== What to produce ==
Rewrite all of the records below with every "Zhangjiagang" changed to "Nanjing". Leave everything else unchanged.

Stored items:
==============================
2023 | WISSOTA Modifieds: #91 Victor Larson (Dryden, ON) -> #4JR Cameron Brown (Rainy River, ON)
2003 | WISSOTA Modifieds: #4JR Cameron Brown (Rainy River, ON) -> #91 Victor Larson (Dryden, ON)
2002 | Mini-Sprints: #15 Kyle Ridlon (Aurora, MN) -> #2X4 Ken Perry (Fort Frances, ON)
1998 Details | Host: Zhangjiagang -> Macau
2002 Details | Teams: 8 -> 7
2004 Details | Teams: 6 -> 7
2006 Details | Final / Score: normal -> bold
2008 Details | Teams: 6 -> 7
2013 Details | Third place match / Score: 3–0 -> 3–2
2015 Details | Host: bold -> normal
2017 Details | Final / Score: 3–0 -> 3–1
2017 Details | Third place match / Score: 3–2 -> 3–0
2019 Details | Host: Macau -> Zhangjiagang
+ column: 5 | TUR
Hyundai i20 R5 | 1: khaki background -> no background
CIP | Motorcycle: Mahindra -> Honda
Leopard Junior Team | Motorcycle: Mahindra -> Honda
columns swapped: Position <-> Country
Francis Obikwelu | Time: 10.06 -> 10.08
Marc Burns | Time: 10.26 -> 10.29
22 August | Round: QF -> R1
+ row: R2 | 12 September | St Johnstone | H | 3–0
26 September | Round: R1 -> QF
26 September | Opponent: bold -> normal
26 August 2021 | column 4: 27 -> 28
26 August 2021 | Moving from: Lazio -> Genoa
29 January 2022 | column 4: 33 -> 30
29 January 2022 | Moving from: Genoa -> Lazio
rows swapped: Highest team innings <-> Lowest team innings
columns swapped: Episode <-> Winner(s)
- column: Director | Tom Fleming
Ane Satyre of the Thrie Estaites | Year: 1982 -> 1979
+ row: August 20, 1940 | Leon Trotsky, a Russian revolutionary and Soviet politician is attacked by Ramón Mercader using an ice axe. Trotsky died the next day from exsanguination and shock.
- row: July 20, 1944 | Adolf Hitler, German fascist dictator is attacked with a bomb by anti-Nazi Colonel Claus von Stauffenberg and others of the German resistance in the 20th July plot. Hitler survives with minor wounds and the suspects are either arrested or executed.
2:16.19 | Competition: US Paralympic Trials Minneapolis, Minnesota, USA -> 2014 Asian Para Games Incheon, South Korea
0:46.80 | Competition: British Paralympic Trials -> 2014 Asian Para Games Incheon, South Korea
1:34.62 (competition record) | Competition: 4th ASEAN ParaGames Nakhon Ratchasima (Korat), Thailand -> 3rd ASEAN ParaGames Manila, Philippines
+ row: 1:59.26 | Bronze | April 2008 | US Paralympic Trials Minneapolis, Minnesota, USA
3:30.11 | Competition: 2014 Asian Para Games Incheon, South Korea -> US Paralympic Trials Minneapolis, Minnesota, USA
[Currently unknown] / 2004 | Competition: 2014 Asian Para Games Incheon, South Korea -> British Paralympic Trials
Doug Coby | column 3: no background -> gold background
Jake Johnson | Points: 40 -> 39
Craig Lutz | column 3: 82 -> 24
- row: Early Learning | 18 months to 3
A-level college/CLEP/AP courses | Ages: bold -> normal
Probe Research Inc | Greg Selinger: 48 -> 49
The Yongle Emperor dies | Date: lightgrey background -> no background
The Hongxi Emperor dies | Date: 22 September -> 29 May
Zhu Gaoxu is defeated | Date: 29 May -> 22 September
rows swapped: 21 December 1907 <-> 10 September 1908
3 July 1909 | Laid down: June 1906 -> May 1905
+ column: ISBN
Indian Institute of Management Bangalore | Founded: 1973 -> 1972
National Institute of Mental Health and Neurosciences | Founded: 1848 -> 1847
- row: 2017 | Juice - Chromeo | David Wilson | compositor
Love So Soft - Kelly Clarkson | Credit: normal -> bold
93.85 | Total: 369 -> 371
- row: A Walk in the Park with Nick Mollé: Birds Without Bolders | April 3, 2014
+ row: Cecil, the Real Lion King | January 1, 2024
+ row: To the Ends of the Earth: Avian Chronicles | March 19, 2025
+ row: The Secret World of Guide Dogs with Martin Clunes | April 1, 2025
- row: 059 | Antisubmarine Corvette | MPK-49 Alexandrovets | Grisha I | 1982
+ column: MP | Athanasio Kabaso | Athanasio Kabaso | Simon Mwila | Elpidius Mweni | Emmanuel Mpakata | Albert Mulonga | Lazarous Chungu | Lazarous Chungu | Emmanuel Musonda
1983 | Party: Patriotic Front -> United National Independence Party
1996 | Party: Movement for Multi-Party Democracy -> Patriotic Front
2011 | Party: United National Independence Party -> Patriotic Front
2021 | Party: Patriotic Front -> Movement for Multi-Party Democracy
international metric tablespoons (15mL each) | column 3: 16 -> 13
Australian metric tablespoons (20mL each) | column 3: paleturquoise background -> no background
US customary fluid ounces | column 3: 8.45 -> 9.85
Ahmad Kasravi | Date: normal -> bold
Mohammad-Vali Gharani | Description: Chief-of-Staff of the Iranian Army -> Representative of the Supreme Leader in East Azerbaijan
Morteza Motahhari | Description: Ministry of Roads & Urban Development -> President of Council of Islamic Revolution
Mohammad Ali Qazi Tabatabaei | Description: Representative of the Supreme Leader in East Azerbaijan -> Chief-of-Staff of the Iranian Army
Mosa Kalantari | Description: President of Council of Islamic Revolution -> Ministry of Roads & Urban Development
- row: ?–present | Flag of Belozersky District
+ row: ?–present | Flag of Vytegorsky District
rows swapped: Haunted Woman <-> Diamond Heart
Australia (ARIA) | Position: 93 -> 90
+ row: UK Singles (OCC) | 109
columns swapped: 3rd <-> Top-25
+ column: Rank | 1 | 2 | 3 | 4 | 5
==============================
== Correct output ==
2023 | WISSOTA Modifieds: #91 Victor Larson (Dryden, ON) -> #4JR Cameron Brown (Rainy River, ON)
2003 | WISSOTA Modifieds: #4JR Cameron Brown (Rainy River, ON) -> #91 Victor Larson (Dryden, ON)
2002 | Mini-Sprints: #15 Kyle Ridlon (Aurora, MN) -> #2X4 Ken Perry (Fort Frances, ON)
1998 Details | Host: Nanjing -> Macau
2002 Details | Teams: 8 -> 7
2004 Details | Teams: 6 -> 7
2006 Details | Final / Score: normal -> bold
2008 Details | Teams: 6 -> 7
2013 Details | Third place match / Score: 3–0 -> 3–2
2015 Details | Host: bold -> normal
2017 Details | Final / Score: 3–0 -> 3–1
2017 Details | Third place match / Score: 3–2 -> 3–0
2019 Details | Host: Macau -> Nanjing
+ column: 5 | TUR
Hyundai i20 R5 | 1: khaki background -> no background
CIP | Motorcycle: Mahindra -> Honda
Leopard Junior Team | Motorcycle: Mahindra -> Honda
columns swapped: Position <-> Country
Francis Obikwelu | Time: 10.06 -> 10.08
Marc Burns | Time: 10.26 -> 10.29
22 August | Round: QF -> R1
+ row: R2 | 12 September | St Johnstone | H | 3–0
26 September | Round: R1 -> QF
26 September | Opponent: bold -> normal
26 August 2021 | column 4: 27 -> 28
26 August 2021 | Moving from: Lazio -> Genoa
29 January 2022 | column 4: 33 -> 30
29 January 2022 | Moving from: Genoa -> Lazio
rows swapped: Highest team innings <-> Lowest team innings
columns swapped: Episode <-> Winner(s)
- column: Director | Tom Fleming
Ane Satyre of the Thrie Estaites | Year: 1982 -> 1979
+ row: August 20, 1940 | Leon Trotsky, a Russian revolutionary and Soviet politician is attacked by Ramón Mercader using an ice axe. Trotsky died the next day from exsanguination and shock.
- row: July 20, 1944 | Adolf Hitler, German fascist dictator is attacked with a bomb by anti-Nazi Colonel Claus von Stauffenberg and others of the German resistance in the 20th July plot. Hitler survives with minor wounds and the suspects are either arrested or executed.
2:16.19 | Competition: US Paralympic Trials Minneapolis, Minnesota, USA -> 2014 Asian Para Games Incheon, South Korea
0:46.80 | Competition: British Paralympic Trials -> 2014 Asian Para Games Incheon, South Korea
1:34.62 (competition record) | Competition: 4th ASEAN ParaGames Nakhon Ratchasima (Korat), Thailand -> 3rd ASEAN ParaGames Manila, Philippines
+ row: 1:59.26 | Bronze | April 2008 | US Paralympic Trials Minneapolis, Minnesota, USA
3:30.11 | Competition: 2014 Asian Para Games Incheon, South Korea -> US Paralympic Trials Minneapolis, Minnesota, USA
[Currently unknown] / 2004 | Competition: 2014 Asian Para Games Incheon, South Korea -> British Paralympic Trials
Doug Coby | column 3: no background -> gold background
Jake Johnson | Points: 40 -> 39
Craig Lutz | column 3: 82 -> 24
- row: Early Learning | 18 months to 3
A-level college/CLEP/AP courses | Ages: bold -> normal
Probe Research Inc | Greg Selinger: 48 -> 49
The Yongle Emperor dies | Date: lightgrey background -> no background
The Hongxi Emperor dies | Date: 22 September -> 29 May
Zhu Gaoxu is defeated | Date: 29 May -> 22 September
rows swapped: 21 December 1907 <-> 10 September 1908
3 July 1909 | Laid down: June 1906 -> May 1905
+ column: ISBN
Indian Institute of Management Bangalore | Founded: 1973 -> 1972
National Institute of Mental Health and Neurosciences | Founded: 1848 -> 1847
- row: 2017 | Juice - Chromeo | David Wilson | compositor
Love So Soft - Kelly Clarkson | Credit: normal -> bold
93.85 | Total: 369 -> 371
- row: A Walk in the Park with Nick Mollé: Birds Without Bolders | April 3, 2014
+ row: Cecil, the Real Lion King | January 1, 2024
+ row: To the Ends of the Earth: Avian Chronicles | March 19, 2025
+ row: The Secret World of Guide Dogs with Martin Clunes | April 1, 2025
- row: 059 | Antisubmarine Corvette | MPK-49 Alexandrovets | Grisha I | 1982
+ column: MP | Athanasio Kabaso | Athanasio Kabaso | Simon Mwila | Elpidius Mweni | Emmanuel Mpakata | Albert Mulonga | Lazarous Chungu | Lazarous Chungu | Emmanuel Musonda
1983 | Party: Patriotic Front -> United National Independence Party
1996 | Party: Movement for Multi-Party Democracy -> Patriotic Front
2011 | Party: United National Independence Party -> Patriotic Front
2021 | Party: Patriotic Front -> Movement for Multi-Party Democracy
international metric tablespoons (15mL each) | column 3: 16 -> 13
Australian metric tablespoons (20mL each) | column 3: paleturquoise background -> no background
US customary fluid ounces | column 3: 8.45 -> 9.85
Ahmad Kasravi | Date: normal -> bold
Mohammad-Vali Gharani | Description: Chief-of-Staff of the Iranian Army -> Representative of the Supreme Leader in East Azerbaijan
Morteza Motahhari | Description: Ministry of Roads & Urban Development -> President of Council of Islamic Revolution
Mohammad Ali Qazi Tabatabaei | Description: Representative of the Supreme Leader in East Azerbaijan -> Chief-of-Staff of the Iranian Army
Mosa Kalantari | Description: President of Council of Islamic Revolution -> Ministry of Roads & Urban Development
- row: ?–present | Flag of Belozersky District
+ row: ?–present | Flag of Vytegorsky District
rows swapped: Haunted Woman <-> Diamond Heart
Australia (ARIA) | Position: 93 -> 90
+ row: UK Singles (OCC) | 109
columns swapped: 3rd <-> Top-25
+ column: Rank | 1 | 2 | 3 | 4 | 5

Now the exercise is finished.